Moskau. Mit dem Rückzug der USA aus Syrien scheint ein Machtvakuum zu entstehen. Auch deshalb fordern deutsche Politiker dort mehr Engagement.

Zehn Tage, nachdem US-Präsident Donald Trump den Rückzug amerikanischer Truppen aus Syrien angekündigt hat, werden die Folgen dieses Schritts deutlich: Russland und die Türkei nutzen die machtpolitische Lücke aus, um enger zusammenzuarbeiten.

In Moskau trafen sich die Außen- und Verteidigungsminister beider Länder am Sonnabend, um über ihre Syrien-Politik zu sprechen. In der Folge könnten sich die Kräfte in der Region spürbar verschieben. Deutsche Außenpolitiker reagierten besorgt.

Man wolle „an Land verstärkt zusammenarbeiten und so endgültig die terroristische Bedrohung bekämpfen“, zitierte die russische Nachrichtenagentur Tass Außenminister Sergej Lawrow am Sonnabend. Man habe sich auf Schritte geeinigt, um alle Regionen Syriens „von terroristischen Gruppen zu befreien“, betonte auch der türkische Chefdiplomat Mevlut Cavusoglu. Was das konkret bedeutet, blieb unklar. 90 Minuten soll das Treffen nach Angaben der türkischen Agentur Anadolu gedauert haben.
-*-
AUFGABENSTELLUNG → Führe den Artikel über Syrien im Anschluss an seinen letzten Satz fort. Die Daten haben keinen Bezug zum Artikel über Syrien.
-*-
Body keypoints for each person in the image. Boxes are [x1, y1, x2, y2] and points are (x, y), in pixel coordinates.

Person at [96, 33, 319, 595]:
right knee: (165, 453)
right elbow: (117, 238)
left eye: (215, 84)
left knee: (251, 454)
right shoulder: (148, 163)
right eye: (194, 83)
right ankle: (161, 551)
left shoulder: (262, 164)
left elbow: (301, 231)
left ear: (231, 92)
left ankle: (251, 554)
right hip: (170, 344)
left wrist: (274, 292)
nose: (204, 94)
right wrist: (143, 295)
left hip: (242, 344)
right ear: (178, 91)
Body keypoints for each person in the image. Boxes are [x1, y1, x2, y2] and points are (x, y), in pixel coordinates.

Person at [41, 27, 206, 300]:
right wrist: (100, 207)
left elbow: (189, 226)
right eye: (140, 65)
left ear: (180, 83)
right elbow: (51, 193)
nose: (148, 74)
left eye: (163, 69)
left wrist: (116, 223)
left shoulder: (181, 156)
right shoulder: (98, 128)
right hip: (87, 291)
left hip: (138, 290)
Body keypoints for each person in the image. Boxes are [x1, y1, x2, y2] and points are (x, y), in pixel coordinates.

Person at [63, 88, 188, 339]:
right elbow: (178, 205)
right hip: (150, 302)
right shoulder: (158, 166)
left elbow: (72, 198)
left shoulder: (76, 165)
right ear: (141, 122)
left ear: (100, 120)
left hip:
-*-
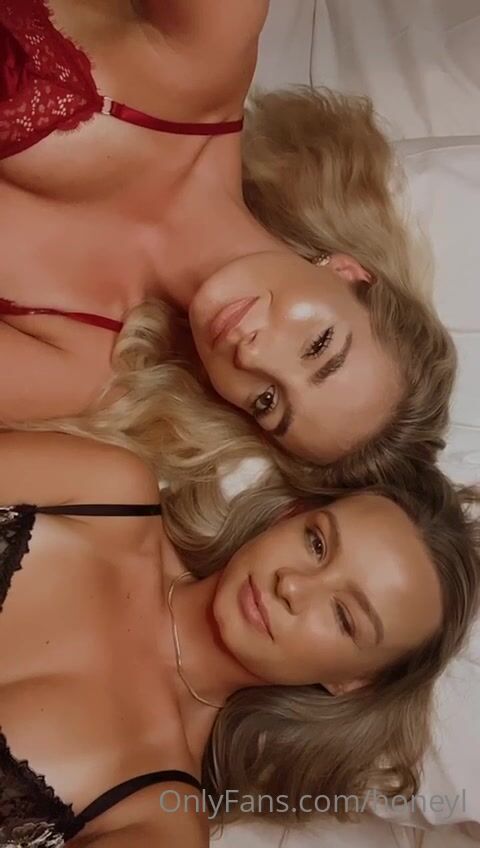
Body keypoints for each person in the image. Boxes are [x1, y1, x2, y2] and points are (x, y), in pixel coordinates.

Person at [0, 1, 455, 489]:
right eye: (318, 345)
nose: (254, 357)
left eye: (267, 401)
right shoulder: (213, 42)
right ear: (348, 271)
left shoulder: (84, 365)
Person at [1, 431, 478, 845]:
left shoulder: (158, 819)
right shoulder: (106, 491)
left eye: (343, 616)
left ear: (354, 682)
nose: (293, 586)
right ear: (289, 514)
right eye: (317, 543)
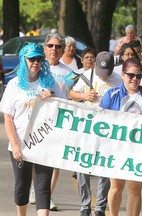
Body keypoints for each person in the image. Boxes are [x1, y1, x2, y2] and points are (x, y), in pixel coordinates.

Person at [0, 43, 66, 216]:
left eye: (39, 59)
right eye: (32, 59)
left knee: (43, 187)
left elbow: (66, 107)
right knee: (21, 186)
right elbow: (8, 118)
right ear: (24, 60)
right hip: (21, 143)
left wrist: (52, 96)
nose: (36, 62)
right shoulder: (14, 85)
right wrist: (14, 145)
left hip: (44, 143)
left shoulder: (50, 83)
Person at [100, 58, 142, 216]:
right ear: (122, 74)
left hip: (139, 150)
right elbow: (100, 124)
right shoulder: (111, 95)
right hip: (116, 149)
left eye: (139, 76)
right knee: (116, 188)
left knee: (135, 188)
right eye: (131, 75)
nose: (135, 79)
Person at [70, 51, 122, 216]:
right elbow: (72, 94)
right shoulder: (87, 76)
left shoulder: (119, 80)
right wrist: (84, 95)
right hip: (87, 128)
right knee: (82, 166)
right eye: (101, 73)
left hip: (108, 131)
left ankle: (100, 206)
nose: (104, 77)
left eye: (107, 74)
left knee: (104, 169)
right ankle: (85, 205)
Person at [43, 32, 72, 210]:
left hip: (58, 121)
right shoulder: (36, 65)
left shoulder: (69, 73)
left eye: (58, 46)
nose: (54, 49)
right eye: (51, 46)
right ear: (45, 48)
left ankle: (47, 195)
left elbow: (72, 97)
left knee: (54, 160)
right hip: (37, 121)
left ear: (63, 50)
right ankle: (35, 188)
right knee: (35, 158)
-*-
ANTWORT →
Anwesend waren auch der türkische Verteidigungsminister und dessen russischer Kollege. Angeblich haben beide Seiten auch über ein mögliches Treffen des russischen Staatschefs Wladimir Putin mit dem türkischen Präsidenten Recep Tayyip Erdogan gesprochen.

Mehrere Parteien kämpfen um Vormachtstellung in Syrien

Die Machtverhältnisse in der Region sind unübersichtlich. Die Türkei geht seit rund einem Jahr auch auf syrischem Territorium gegen die Kurdenmiliz YPG vor, die im Norden und Osten Syriens große Gebiete kontrolliert. Ankara sieht in der YPG einen Ableger der verbotenen kurdischen Arbeiterpartei PKK und stuft sie als Terrororganisation ein. Die USA sehen das grundsätzlich genauso, haben aber bisher gemeinsam mit der YPG gegen die Terrororganisation IS gekämpft. Nach Ansicht von Trump ist der IS inzwischen aber besiegt.

Syrische Kurden bitten Assad um Hilfe, aus Angst vor Erdogan. Die syrische Armee von Machthaber Baschar al-Assad verlegte daraufhin Truppen in die Gegend der Stadt Manbidsch. Unklar ist, ob sich aus der ganzen Situation ein Konflikt zwischen der Türkei und Russland ergeben könnte.

Merkel und Putin telefonieren

Um die Lage nicht eskalieren zu lassen, telefonierte Bundeskanzlerin Angela Merkel (CDU) am Freitagabend mit Putin. Beide seien sich einig gewesen, dass der seit sieben Jahren dauernde Konflikt in Syrien politisch beigelegt werden solle, sagte eine Regierungssprecherin. Es sei auch um die Bildung eines Verfassungskomitees in Syrien sowie um den US-Abzug gegangen.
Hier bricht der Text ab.